> _ASSIGNMENT_: Find every line below with the word "binnen" in it, and copy each one.
___ RECORDS SHOWN
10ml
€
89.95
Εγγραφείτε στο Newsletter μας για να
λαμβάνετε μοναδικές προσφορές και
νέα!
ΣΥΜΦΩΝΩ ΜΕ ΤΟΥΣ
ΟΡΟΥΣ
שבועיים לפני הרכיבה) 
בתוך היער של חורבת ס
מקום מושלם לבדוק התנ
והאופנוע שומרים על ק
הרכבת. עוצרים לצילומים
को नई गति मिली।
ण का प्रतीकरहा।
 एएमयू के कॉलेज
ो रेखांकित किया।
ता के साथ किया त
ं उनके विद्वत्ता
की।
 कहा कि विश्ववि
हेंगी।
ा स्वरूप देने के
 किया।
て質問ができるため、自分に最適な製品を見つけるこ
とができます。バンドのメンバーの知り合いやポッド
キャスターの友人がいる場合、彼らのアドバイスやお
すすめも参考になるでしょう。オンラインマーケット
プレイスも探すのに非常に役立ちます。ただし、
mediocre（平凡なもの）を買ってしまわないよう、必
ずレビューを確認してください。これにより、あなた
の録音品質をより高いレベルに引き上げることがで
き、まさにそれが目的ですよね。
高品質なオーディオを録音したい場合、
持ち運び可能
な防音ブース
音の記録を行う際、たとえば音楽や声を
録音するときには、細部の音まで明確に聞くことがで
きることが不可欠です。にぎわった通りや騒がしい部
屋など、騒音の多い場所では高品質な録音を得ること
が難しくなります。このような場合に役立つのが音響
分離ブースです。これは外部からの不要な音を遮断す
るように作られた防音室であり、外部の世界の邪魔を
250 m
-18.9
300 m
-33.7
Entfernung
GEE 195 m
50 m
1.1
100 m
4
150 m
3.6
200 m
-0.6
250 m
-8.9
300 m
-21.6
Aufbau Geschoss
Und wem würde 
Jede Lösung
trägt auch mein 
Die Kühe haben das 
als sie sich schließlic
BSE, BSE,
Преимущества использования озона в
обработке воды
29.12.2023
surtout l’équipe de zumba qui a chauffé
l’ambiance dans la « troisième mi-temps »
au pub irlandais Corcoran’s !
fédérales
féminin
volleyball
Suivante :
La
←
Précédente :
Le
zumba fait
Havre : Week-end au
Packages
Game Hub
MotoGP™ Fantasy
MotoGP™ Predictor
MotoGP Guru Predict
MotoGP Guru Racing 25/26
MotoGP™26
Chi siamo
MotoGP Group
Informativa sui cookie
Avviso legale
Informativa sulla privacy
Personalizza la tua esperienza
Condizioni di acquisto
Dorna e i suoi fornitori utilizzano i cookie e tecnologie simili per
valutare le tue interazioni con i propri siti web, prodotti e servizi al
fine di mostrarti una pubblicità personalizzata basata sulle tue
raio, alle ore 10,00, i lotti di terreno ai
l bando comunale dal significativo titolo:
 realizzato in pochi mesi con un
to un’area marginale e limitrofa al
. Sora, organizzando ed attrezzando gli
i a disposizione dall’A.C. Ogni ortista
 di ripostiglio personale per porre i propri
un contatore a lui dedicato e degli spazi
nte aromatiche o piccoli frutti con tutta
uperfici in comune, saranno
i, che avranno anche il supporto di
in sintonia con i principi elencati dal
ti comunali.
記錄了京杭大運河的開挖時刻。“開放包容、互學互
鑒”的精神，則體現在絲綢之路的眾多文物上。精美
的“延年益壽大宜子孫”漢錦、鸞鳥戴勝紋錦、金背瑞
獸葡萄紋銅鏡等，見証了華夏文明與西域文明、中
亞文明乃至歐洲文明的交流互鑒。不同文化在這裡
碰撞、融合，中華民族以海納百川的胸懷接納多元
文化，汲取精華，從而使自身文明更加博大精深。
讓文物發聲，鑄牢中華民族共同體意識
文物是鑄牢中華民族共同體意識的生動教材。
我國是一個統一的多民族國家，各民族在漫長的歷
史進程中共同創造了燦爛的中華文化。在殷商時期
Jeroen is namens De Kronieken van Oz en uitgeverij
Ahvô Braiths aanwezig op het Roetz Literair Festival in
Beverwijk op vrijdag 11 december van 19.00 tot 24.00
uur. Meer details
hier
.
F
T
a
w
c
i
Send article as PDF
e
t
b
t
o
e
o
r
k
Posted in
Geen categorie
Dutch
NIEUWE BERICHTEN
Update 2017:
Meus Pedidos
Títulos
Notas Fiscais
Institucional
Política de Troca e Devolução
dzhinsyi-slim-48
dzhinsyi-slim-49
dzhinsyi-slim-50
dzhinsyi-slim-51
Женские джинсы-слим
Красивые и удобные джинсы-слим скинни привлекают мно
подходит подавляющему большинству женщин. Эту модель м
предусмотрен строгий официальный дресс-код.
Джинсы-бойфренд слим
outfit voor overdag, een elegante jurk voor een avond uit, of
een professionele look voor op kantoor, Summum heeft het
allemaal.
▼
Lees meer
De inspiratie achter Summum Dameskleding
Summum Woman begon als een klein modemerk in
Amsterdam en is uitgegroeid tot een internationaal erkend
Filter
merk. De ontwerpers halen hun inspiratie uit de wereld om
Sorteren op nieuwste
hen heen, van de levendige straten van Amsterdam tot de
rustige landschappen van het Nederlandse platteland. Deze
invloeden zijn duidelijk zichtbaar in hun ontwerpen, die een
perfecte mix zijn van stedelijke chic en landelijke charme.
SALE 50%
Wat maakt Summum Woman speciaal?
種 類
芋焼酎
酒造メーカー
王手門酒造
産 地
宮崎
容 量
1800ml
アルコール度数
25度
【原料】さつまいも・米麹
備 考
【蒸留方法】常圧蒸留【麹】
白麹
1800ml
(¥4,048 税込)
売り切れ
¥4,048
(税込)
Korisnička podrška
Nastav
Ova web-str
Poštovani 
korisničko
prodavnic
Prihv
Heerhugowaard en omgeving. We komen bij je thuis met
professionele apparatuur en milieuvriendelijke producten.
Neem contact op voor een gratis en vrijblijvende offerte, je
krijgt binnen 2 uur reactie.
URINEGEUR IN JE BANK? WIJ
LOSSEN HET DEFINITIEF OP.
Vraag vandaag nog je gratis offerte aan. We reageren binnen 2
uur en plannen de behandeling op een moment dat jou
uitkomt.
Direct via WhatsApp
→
______
> _EXERCISE RESULT_:
krijgt binnen 2 uur reactie.
Vraag vandaag nog je gratis offerte aan. We reageren binnen 2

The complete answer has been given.